[Dataset entries]

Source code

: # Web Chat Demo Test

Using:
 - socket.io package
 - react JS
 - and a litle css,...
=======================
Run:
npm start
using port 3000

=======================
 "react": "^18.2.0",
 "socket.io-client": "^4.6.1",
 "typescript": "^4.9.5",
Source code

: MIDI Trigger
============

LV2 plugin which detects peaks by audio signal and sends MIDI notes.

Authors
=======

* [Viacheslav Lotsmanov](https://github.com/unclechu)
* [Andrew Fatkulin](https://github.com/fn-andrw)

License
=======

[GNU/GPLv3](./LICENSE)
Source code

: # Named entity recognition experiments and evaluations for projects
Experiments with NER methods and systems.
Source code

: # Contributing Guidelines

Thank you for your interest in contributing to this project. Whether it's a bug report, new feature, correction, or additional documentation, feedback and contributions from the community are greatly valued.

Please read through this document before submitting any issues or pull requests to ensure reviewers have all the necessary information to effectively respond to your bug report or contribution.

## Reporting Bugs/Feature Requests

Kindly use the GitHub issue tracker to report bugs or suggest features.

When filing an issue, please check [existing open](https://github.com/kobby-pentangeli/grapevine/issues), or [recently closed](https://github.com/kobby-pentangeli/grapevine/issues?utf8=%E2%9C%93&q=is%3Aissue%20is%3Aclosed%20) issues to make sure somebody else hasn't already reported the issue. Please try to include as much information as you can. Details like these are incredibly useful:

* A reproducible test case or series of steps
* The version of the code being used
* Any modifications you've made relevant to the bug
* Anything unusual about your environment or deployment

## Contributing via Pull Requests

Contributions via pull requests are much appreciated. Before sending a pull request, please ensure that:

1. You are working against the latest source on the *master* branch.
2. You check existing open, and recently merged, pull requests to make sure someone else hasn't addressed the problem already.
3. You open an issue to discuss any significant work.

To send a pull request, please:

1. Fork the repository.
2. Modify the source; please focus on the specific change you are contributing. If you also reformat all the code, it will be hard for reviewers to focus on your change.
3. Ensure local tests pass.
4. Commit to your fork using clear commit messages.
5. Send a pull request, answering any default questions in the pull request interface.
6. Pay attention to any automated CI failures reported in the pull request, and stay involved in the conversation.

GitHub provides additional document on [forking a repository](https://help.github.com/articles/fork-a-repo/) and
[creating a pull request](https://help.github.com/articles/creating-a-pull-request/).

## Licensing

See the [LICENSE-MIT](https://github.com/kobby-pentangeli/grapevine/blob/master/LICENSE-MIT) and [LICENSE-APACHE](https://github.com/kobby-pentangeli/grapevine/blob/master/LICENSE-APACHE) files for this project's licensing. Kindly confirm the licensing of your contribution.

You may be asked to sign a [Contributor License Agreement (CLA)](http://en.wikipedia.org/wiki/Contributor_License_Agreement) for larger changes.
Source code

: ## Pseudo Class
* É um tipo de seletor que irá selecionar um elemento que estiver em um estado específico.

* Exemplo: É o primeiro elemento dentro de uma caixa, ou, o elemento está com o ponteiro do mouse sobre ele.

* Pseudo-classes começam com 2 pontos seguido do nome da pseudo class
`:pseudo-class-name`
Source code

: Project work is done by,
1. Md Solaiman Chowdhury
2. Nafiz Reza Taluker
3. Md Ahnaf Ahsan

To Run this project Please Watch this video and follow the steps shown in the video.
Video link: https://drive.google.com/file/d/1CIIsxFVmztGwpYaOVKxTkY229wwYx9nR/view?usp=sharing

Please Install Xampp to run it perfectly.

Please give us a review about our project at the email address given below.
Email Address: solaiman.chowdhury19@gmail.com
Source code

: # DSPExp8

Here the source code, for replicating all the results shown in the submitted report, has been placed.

[/Dataset entries]

## What to produce
Looking at the material above, count the lines where the word "about" occurs, and answer with that count alone.

## Written solution
2